Hotman se río, pero sin placer, una risa breve y amarga.
—Nunca ibas a mi habitación así que no vistes las marcas de mis nudillos en la pared. Joaquín o cualquier otro arreglaría las paredes. María, la criada me curó las manos. Ojos que no ven… —Hotman no pudo seguir, no inmediatamente, ya que la antigua rabia, el dolor, habían regresado casi por completo. Las palabras le salieron arrastrando desde los dientes apretados— Aquel día juré que escribiría el nombre de mi mascota en tu lápida.
Su padre dio un paso atrás involuntario. Luego se volvió levemente e hizo un gesto. El chófer sacó unas esposas y una capucha del bolsillo y se acercó a él mientras le apuntaba con una pistola. No, al final no es metahumano, pensó Hotman. En un solo gesto brutal descargó sus poderes en el coche. La onda de calor tardó solo un instante en reventar el depósito de gasolina. La explosión lo derribó pero la peor parte se la llevaron el abogado, el guardaespaldas y su padre, que estaban más cerca. Hotman se levantó casi sin daños mientras sentía el calor del coche ardiendo en el rostro. Una enorme columna de humo se elevaba al cielo oscurecido. Su padre, aquel hombre orgulloso, se removía en el suelo, su traje destrozado y humeando, la piel sucia y quemada. Aún aturdido, levantó un poco la cabeza y le miró con sus duros ojos azules convertidos en pozos de incomprensión y terror. Quizá por primera vez en su vida, algo no había salido como él quería.
Hotman le mostró el dedo corazón alzado y desapareció en la noche mientras, a lo lejos, se escuchaban las sirenas de los policías y los bomberos.

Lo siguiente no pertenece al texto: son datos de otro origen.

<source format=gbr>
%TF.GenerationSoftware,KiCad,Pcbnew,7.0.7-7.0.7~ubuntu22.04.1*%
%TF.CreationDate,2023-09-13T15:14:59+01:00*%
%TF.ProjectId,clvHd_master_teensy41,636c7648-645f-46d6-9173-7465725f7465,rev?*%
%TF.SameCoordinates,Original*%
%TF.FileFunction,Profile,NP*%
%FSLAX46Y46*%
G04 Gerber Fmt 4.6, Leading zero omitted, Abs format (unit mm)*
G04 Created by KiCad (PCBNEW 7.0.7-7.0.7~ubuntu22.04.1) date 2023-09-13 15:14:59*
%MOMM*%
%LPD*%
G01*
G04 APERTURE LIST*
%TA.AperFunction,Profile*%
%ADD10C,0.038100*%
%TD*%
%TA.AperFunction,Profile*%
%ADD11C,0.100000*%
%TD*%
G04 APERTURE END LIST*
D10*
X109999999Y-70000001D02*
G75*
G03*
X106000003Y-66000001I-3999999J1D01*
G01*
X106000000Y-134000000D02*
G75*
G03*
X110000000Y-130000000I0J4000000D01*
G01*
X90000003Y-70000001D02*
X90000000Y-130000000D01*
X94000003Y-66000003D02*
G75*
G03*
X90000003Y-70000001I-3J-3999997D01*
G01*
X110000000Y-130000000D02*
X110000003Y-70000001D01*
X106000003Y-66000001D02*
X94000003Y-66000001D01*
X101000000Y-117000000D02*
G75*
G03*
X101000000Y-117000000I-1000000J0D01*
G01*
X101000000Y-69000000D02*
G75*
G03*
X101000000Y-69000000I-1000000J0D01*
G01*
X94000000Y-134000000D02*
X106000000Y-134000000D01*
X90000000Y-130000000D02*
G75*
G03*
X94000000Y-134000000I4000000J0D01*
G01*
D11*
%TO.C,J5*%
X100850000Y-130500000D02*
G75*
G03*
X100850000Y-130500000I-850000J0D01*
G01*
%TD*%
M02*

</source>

Media hora más tarde, mientras Hotman estaba sentado en un banco del centro comercial, mirando a la gente pasar, sonó su teléfono. El rostro de Justa apareció en la pantalla. Fue como si de repente hubiera salido el sol.
—¿Hot? ¿Dónde andas?
—En la tienda de los frikis. Hey, sis. Lo vas a putoflipar: hay un bro nuevo haciendo cómic. Un tal Stanlee. Hace cómics de metas; muy top todo.

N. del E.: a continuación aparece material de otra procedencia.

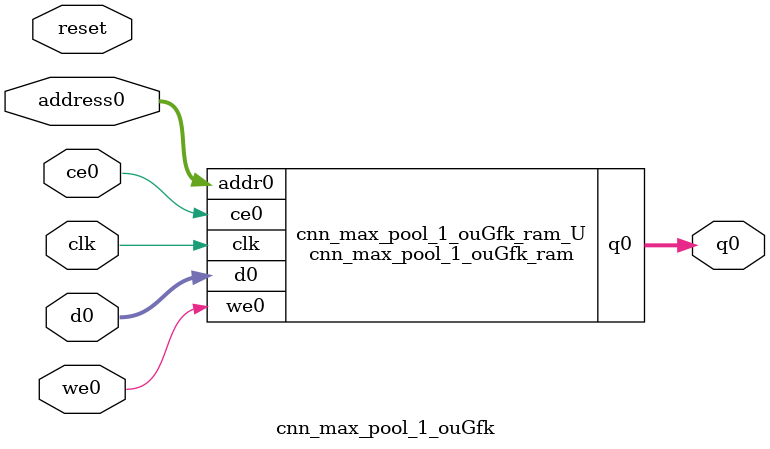
<source format=v>
`timescale 1 ns / 1 ps
module cnn_max_pool_1_ouGfk_ram (addr0, ce0, d0, we0, q0,  clk);

parameter DWIDTH = 14;
parameter AWIDTH = 10;
parameter MEM_SIZE = 1014;

input[AWIDTH-1:0] addr0;
input ce0;
input[DWIDTH-1:0] d0;
input we0;
output reg[DWIDTH-1:0] q0;
input clk;

(* ram_style = "block" *)reg [DWIDTH-1:0] ram[0:MEM_SIZE-1];




always @(posedge clk)  
begin 
    if (ce0) 
    begin
        if (we0) 
        begin 
            ram[addr0] <= d0; 
        end 
        q0 <= ram[addr0];
    end
end


endmodule

`timescale 1 ns / 1 ps
module cnn_max_pool_1_ouGfk(
    reset,
    clk,
    address0,
    ce0,
    we0,
    d0,
    q0);

parameter DataWidth = 32'd14;
parameter AddressRange = 32'd1014;
parameter AddressWidth = 32'd10;
input reset;
input clk;
input[AddressWidth - 1:0] address0;
input ce0;
input we0;
input[DataWidth - 1:0] d0;
output[DataWidth - 1:0] q0;



cnn_max_pool_1_ouGfk_ram cnn_max_pool_1_ouGfk_ram_U(
    .clk( clk ),
    .addr0( address0 ),
    .ce0( ce0 ),
    .we0( we0 ),
    .d0( d0 ),
    .q0( q0 ));

endmodule


</source>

—Joder, ten cuidado, ya sabes que nos buscan.
Justa cambió la expresión. Sus ojos tremendamente azules se volvieron de diamante. Eran los ojos de Sentencia. Si lo creía en peligro era bien capaz de ir por él de inmediato a sangre y fuego. Tenía que cuidar lo que decía a continuación.
—Hot, ¿Te pasa algo? ¿Estás bien?
Casi enseguida, le sonrió. Sentencia se fue y apareció la Justa que se veía en muy pocas ocasiones: tierna, cariñosa. En ese momento sintió el corazón latir más fuerte, mucho más fuerte. Hotman se tomó un segundo para responder y respiró hondo por primera vez en toda la noche. Con el extra de oxígeno y con la visión de Justa en el teléfono el universo pareció hacerse un lugar un poquito más amable, más cálido.
—Mejor que nunca, Jus. Mejor que nunca.